Tour de France 2024 Route With Gravel And Many Climbs
Tour de France 2024 Route With Gravel And Many Climbs
The 2024 Tour de France is expected to feature gravel roads, Alpe d'Huez, and Europe's highest paved road, if the rumors hold true.
The 2024 Tour de France will include gravel roads, Alpe d'Huez twice, and Europe's highest paved road – if we are to believe the rumors.
Official Tour de France 2024 Route Announcement
The route will be officially unveiled this October 25th in Paris. The presentation will be live and on-demand on FloBikes.
Already, the organizer ASO announced the race would start in Italy for the first time in its 100-plus-year history. The first stage starts in Florence and works its way to Rimini, Bologna, and Turin before heading back to its home country.
ASO also announced the final stage in Nice, a time trial, would end the three-week grand tour. The first time the race finished outside of Paris, due to the 2024 Olympics in the capital, and the first time trial finish since the dramatic Greg LeMond victory in 1989.
The rest of the three weeks is a gray area, but light gray as we are getting closer to the announcement and the local newspapers are reporting some details.
Tour de France 2024 - What's Expected In The Route
We are uncertain of the Alpe d'Huez featuring two times as simply a pass in the 2024 edition. Though the route passes in the area, the climb often instead features as a finish.
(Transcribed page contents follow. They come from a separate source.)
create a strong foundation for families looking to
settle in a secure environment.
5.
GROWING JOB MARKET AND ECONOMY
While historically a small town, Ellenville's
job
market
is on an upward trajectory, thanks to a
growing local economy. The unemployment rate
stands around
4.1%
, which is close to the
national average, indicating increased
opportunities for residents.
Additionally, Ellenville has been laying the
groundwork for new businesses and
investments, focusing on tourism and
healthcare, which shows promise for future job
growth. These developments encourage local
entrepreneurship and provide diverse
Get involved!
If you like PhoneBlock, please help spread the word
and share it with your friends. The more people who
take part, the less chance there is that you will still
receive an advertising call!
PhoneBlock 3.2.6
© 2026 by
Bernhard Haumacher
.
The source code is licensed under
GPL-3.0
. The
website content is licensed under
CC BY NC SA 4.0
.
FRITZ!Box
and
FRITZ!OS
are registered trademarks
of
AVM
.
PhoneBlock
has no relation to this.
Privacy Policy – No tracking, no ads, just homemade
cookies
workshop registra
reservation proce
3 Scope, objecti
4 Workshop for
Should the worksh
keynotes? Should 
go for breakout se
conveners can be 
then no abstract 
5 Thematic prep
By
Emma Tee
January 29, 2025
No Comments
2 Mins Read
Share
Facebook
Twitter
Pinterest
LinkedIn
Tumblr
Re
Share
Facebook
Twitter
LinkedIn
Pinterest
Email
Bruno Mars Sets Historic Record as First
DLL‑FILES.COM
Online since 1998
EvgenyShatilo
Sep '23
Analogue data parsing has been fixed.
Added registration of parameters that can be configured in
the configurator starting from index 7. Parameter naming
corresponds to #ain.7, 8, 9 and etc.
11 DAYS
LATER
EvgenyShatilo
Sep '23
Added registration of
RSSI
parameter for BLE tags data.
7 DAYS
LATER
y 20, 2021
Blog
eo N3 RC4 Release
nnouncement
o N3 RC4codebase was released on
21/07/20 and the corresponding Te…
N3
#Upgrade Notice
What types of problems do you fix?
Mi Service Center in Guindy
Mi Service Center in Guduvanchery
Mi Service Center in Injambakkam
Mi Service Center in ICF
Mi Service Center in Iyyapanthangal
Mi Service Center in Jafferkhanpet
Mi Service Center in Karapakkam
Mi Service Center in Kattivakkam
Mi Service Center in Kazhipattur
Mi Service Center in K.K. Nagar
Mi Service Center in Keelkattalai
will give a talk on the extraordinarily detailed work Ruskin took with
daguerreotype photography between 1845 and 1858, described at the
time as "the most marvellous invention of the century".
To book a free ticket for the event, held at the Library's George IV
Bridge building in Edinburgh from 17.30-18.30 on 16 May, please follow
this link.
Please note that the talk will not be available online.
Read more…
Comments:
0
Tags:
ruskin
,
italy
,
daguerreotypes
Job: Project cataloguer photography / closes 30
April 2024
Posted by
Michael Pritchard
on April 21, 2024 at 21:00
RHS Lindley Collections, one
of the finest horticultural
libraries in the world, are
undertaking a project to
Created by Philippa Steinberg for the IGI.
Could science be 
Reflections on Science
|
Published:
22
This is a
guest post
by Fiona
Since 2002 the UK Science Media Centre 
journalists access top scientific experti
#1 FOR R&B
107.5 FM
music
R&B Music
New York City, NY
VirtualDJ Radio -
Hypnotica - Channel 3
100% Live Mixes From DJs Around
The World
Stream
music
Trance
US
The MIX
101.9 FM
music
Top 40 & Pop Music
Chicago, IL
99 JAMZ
The three-week course should travel north from the Alps and the Jura mountains, through vineyards in what will be a tricky first week.
Time trial? Check. And it could be a team time trial on stage near Dijon or Côte d'Or. Gravel? Yes, it seems to be on the menu with a stage near Troyes at the end of week one.
From central France, the race will head towards the southwest and the mountains of the Pyrénées. Expect a hard Massif Central stage along the way and cross-wind days as an aperitif to the high mountains. Finishes at Pla d'Adet, 50 years since Raymond Poulidor, and Plateau de Beille – 16km at 7.7%.
Heading through France's south, the Tour should end with a bang. Mountains galore, summit finishes at Super Dévoluy, Isola 2000 over the highest road Bonette along the way, the Col de la Couillole stage 20 that Tadej Pogacar won in the 2023 Paris-Nice.
That stage 20, and the stage 21 35.2km time trial were already confirmed. The rest will be revealed on October 25 when the organizer announces the official route of the 2024 Tour de France.